→ **Problem to solve**
Render the lines that follow as a numbered list, leaving out any blank lines.

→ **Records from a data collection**

----------

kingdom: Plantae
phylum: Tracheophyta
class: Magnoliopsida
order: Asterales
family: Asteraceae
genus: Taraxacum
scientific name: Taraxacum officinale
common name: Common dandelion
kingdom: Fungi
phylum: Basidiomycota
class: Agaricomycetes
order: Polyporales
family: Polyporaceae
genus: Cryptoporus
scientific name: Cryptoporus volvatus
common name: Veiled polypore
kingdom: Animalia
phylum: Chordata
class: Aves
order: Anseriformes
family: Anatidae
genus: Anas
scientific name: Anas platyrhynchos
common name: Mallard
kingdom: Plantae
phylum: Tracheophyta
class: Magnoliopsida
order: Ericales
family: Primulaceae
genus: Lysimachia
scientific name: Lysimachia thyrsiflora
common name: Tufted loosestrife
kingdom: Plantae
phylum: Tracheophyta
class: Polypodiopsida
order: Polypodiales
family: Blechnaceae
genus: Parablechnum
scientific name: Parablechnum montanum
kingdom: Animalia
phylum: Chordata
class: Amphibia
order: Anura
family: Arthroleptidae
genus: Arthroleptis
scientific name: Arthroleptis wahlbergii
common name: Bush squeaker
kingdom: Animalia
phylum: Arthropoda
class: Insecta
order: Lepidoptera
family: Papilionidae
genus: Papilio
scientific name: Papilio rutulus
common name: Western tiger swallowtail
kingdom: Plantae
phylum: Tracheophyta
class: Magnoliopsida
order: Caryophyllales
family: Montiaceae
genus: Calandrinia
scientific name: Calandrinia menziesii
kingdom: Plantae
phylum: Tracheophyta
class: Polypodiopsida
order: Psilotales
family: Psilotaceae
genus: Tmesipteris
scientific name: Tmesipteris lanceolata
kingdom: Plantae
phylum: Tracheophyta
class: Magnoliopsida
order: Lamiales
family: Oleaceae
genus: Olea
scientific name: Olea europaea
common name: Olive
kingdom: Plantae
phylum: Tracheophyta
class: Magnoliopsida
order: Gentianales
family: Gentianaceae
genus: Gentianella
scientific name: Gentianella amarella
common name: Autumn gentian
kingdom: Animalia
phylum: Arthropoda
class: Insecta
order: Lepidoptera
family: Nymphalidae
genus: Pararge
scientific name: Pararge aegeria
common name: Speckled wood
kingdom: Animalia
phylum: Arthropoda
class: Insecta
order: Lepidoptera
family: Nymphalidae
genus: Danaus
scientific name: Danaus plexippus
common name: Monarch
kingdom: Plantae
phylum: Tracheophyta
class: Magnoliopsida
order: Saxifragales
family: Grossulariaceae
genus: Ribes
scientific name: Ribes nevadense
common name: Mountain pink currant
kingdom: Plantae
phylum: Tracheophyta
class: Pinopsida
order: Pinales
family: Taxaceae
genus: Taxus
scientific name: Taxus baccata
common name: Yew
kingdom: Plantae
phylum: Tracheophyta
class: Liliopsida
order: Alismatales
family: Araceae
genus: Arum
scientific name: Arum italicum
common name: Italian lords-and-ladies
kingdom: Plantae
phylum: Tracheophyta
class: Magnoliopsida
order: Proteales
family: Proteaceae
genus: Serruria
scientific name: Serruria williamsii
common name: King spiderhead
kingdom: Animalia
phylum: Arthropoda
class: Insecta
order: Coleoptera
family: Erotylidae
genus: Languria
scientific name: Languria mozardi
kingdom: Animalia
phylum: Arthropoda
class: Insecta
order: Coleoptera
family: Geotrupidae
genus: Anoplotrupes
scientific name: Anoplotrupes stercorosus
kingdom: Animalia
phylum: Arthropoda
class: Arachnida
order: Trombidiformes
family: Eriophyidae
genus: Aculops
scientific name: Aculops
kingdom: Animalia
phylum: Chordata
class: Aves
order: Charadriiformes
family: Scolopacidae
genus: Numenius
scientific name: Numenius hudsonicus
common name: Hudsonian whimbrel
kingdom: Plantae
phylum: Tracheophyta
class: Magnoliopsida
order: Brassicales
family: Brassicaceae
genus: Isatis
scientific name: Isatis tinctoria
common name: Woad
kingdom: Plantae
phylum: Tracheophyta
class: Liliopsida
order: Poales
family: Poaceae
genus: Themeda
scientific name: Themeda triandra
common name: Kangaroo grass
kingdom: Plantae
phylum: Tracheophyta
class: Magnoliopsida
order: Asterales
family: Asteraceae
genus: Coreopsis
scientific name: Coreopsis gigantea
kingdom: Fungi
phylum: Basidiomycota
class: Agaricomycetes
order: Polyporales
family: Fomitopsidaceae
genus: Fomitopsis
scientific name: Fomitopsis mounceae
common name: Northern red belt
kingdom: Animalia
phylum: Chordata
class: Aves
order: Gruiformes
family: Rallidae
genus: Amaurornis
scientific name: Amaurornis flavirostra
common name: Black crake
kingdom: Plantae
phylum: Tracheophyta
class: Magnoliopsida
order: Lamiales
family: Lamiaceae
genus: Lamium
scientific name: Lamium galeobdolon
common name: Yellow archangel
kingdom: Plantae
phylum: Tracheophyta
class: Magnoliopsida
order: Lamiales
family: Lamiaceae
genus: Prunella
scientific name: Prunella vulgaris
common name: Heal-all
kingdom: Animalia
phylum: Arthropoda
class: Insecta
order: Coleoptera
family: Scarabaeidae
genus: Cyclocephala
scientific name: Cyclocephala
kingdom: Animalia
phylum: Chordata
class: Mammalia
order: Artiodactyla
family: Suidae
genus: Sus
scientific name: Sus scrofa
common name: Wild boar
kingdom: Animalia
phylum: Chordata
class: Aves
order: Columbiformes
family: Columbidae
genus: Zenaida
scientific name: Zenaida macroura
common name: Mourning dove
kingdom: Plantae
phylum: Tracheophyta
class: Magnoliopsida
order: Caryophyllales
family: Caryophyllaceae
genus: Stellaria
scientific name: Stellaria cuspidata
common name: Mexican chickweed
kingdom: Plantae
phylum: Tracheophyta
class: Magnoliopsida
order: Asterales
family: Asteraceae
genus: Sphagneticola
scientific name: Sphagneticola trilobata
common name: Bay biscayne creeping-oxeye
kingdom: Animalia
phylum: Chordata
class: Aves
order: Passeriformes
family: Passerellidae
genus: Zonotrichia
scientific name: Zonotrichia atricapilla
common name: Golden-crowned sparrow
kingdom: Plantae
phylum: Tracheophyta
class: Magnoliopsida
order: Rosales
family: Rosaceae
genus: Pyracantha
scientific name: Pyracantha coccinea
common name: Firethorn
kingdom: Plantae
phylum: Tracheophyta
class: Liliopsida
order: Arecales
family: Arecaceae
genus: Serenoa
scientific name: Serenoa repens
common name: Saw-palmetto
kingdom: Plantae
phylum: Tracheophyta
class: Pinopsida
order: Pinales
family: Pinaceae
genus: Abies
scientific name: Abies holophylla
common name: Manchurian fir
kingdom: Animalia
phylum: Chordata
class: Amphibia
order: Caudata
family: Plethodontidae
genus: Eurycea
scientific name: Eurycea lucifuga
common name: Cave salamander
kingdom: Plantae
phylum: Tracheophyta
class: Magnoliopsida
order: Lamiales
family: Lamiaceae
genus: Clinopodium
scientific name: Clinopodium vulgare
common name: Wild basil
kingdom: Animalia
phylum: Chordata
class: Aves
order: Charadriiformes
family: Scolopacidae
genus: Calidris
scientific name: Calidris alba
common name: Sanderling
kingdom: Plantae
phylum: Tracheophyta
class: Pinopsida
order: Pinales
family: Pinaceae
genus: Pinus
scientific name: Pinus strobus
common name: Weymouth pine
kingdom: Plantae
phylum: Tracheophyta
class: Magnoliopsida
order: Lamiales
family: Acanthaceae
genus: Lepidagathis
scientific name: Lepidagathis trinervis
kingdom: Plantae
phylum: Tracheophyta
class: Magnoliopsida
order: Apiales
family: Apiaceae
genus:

----------

→ **Problem solution**
1. kingdom: Plantae
2. phylum: Tracheophyta
3. class: Magnoliopsida
4. order: Asterales
5. family: Asteraceae
6. genus: Taraxacum
7. scientific name: Taraxacum officinale
8. common name: Common dandelion
9. kingdom: Fungi
10. phylum: Basidiomycota
11. class: Agaricomycetes
12. order: Polyporales
13. family: Polyporaceae
14. genus: Cryptoporus
15. scientific name: Cryptoporus volvatus
16. common name: Veiled polypore
17. kingdom: Animalia
18. phylum: Chordata
19. class: Aves
20. order: Anseriformes
21. family: Anatidae
22. genus: Anas
23. scientific name: Anas platyrhynchos
24. common name: Mallard
25. kingdom: Plantae
26. phylum: Tracheophyta
27. class: Magnoliopsida
28. order: Ericales
29. family: Primulaceae
30. genus: Lysimachia
31. scientific name: Lysimachia thyrsiflora
32. common name: Tufted loosestrife
33. kingdom: Plantae
34. phylum: Tracheophyta
35. class: Polypodiopsida
36. order: Polypodiales
37. family: Blechnaceae
38. genus: Parablechnum
39. scientific name: Parablechnum montanum
40. kingdom: Animalia
41. phylum: Chordata
42. class: Amphibia
43. order: Anura
44. family: Arthroleptidae
45. genus: Arthroleptis
46. scientific name: Arthroleptis wahlbergii
47. common name: Bush squeaker
48. kingdom: Animalia
49. phylum: Arthropoda
50. class: Insecta
51. order: Lepidoptera
52. family: Papilionidae
53. genus: Papilio
54. scientific name: Papilio rutulus
55. common name: Western tiger swallowtail
56. kingdom: Plantae
57. phylum: Tracheophyta
58. class: Magnoliopsida
59. order: Caryophyllales
60. family: Montiaceae
61. genus: Calandrinia
62. scientific name: Calandrinia menziesii
63. kingdom: Plantae
64. phylum: Tracheophyta
65. class: Polypodiopsida
66. order: Psilotales
67. family: Psilotaceae
68. genus: Tmesipteris
69. scientific name: Tmesipteris lanceolata
70. kingdom: Plantae
71. phylum: Tracheophyta
72. class: Magnoliopsida
73. order: Lamiales
74. family: Oleaceae
75. genus: Olea
76. scientific name: Olea europaea
77. common name: Olive
78. kingdom: Plantae
79. phylum: Tracheophyta
80. class: Magnoliopsida
81. order: Gentianales
82. family: Gentianaceae
83. genus: Gentianella
84. scientific name: Gentianella amarella
85. common name: Autumn gentian
86. kingdom: Animalia
87. phylum: Arthropoda
88. class: Insecta
89. order: Lepidoptera
90. family: Nymphalidae
91. genus: Pararge
92. scientific name: Pararge aegeria
93. common name: Speckled wood
94. kingdom: Animalia
95. phylum: Arthropoda
96. class: Insecta
97. order: Lepidoptera
98. family: Nymphalidae
99. genus: Danaus
100. scientific name: Danaus plexippus
101. common name: Monarch
102. kingdom: Plantae
103. phylum: Tracheophyta
104. class: Magnoliopsida
105. order: Saxifragales
106. family: Grossulariaceae
107. genus: Ribes
108. scientific name: Ribes nevadense
109. common name: Mountain pink currant
110. kingdom: Plantae
111. phylum: Tracheophyta
112. class: Pinopsida
113. order: Pinales
114. family: Taxaceae
115. genus: Taxus
116. scientific name: Taxus baccata
117. common name: Yew
118. kingdom: Plantae
119. phylum: Tracheophyta
120. class: Liliopsida
121. order: Alismatales
122. family: Araceae
123. genus: Arum
124. scientific name: Arum italicum
125. common name: Italian lords-and-ladies
126. kingdom: Plantae
127. phylum: Tracheophyta
128. class: Magnoliopsida
129. order: Proteales
130. family: Proteaceae
131. genus: Serruria
132. scientific name: Serruria williamsii
133. common name: King spiderhead
134. kingdom: Animalia
135. phylum: Arthropoda
136. class: Insecta
137. order: Coleoptera
138. family: Erotylidae
139. genus: Languria
140. scientific name: Languria mozardi
141. kingdom: Animalia
142. phylum: Arthropoda
143. class: Insecta
144. order: Coleoptera
145. family: Geotrupidae
146. genus: Anoplotrupes
147. scientific name: Anoplotrupes stercorosus
148. kingdom: Animalia
149. phylum: Arthropoda
150. class: Arachnida
151. order: Trombidiformes
152. family: Eriophyidae
153. genus: Aculops
154. scientific name: Aculops
155. kingdom: Animalia
156. phylum: Chordata
157. class: Aves
158. order: Charadriiformes
159. family: Scolopacidae
160. genus: Numenius
161. scientific name: Numenius hudsonicus
162. common name: Hudsonian whimbrel
163. kingdom: Plantae
164. phylum: Tracheophyta
165. class: Magnoliopsida
166. order: Brassicales
167. family: Brassicaceae
168. genus: Isatis
169. scientific name: Isatis tinctoria
170. common name: Woad
171. kingdom: Plantae
172. phylum: Tracheophyta
173. class: Liliopsida
174. order: Poales
175. family: Poaceae
176. genus: Themeda
177. scientific name: Themeda triandra
178. common name: Kangaroo grass
179. kingdom: Plantae
180. phylum: Tracheophyta
181. class: Magnoliopsida
182. order: Asterales
183. family: Asteraceae
184. genus: Coreopsis
185. scientific name: Coreopsis gigantea
186. kingdom: Fungi
187. phylum: Basidiomycota
188. class: Agaricomycetes
189. order: Polyporales
190. family: Fomitopsidaceae
191. genus: Fomitopsis
192. scientific name: Fomitopsis mounceae
193. common name: Northern red belt
194. kingdom: Animalia
195. phylum: Chordata
196. class: Aves
197. order: Gruiformes
198. family: Rallidae
199. genus: Amaurornis
200. scientific name: Amaurornis flavirostra
201. common name: Black crake
202. kingdom: Plantae
203. phylum: Tracheophyta
204. class: Magnoliopsida
205. order: Lamiales
206. family: Lamiaceae
207. genus: Lamium
208. scientific name: Lamium galeobdolon
209. common name: Yellow archangel
210. kingdom: Plantae
211. phylum: Tracheophyta
212. class: Magnoliopsida
213. order: Lamiales
214. family: Lamiaceae
215. genus: Prunella
216. scientific name: Prunella vulgaris
217. common name: Heal-all
218. kingdom: Animalia
219. phylum: Arthropoda
220. class: Insecta
221. order: Coleoptera
222. family: Scarabaeidae
223. genus: Cyclocephala
224. scientific name: Cyclocephala
225. kingdom: Animalia
226. phylum: Chordata
227. class: Mammalia
228. order: Artiodactyla
229. family: Suidae
230. genus: Sus
231. scientific name: Sus scrofa
232. common name: Wild boar
233. kingdom: Animalia
234. phylum: Chordata
235. class: Aves
236. order: Columbiformes
237. family: Columbidae
238. genus: Zenaida
239. scientific name: Zenaida macroura
240. common name: Mourning dove
241. kingdom: Plantae
242. phylum: Tracheophyta
243. class: Magnoliopsida
244. order: Caryophyllales
245. family: Caryophyllaceae
246. genus: Stellaria
247. scientific name: Stellaria cuspidata
248. common name: Mexican chickweed
249. kingdom: Plantae
250. phylum: Tracheophyta
251. class: Magnoliopsida
252. order: Asterales
253. family: Asteraceae
254. genus: Sphagneticola
255. scientific name: Sphagneticola trilobata
256. common name: Bay biscayne creeping-oxeye
257. kingdom: Animalia
258. phylum: Chordata
259. class: Aves
260. order: Passeriformes
261. family: Passerellidae
262. genus: Zonotrichia
263. scientific name: Zonotrichia atricapilla
264. common name: Golden-crowned sparrow
265. kingdom: Plantae
266. phylum: Tracheophyta
267. class: Magnoliopsida
268. order: Rosales
269. family: Rosaceae
270. genus: Pyracantha
271. scientific name: Pyracantha coccinea
272. common name: Firethorn
273. kingdom: Plantae
274. phylum: Tracheophyta
275. class: Liliopsida
276. order: Arecales
277. family: Arecaceae
278. genus: Serenoa
279. scientific name: Serenoa repens
280. common name: Saw-palmetto
281. kingdom: Plantae
282. phylum: Tracheophyta
283. class: Pinopsida
284. order: Pinales
285. family: Pinaceae
286. genus: Abies
287. scientific name: Abies holophylla
288. common name: Manchurian fir
289. kingdom: Animalia
290. phylum: Chordata
291. class: Amphibia
292. order: Caudata
293. family: Plethodontidae
294. genus: Eurycea
295. scientific name: Eurycea lucifuga
296. common name: Cave salamander
297. kingdom: Plantae
298. phylum: Tracheophyta
299. class: Magnoliopsida
300. order: Lamiales
301. family: Lamiaceae
302. genus: Clinopodium
303. scientific name: Clinopodium vulgare
304. common name: Wild basil
305. kingdom: Animalia
306. phylum: Chordata
307. class: Aves
308. order: Charadriiformes
309. family: Scolopacidae
310. genus: Calidris
311. scientific name: Calidris alba
312. common name: Sanderling
313. kingdom: Plantae
314. phylum: Tracheophyta
315. class: Pinopsida
316. order: Pinales
317. family: Pinaceae
318. genus: Pinus
319. scientific name: Pinus strobus
320. common name: Weymouth pine
321. kingdom: Plantae
322. phylum: Tracheophyta
323. class: Magnoliopsida
324. order: Lamiales
325. family: Acanthaceae
326. genus: Lepidagathis
327. scientific name: Lepidagathis trinervis
328. kingdom: Plantae
329. phylum: Tracheophyta
330. class: Magnoliopsida
331. order: Apiales
332. family: Apiaceae
333. genus:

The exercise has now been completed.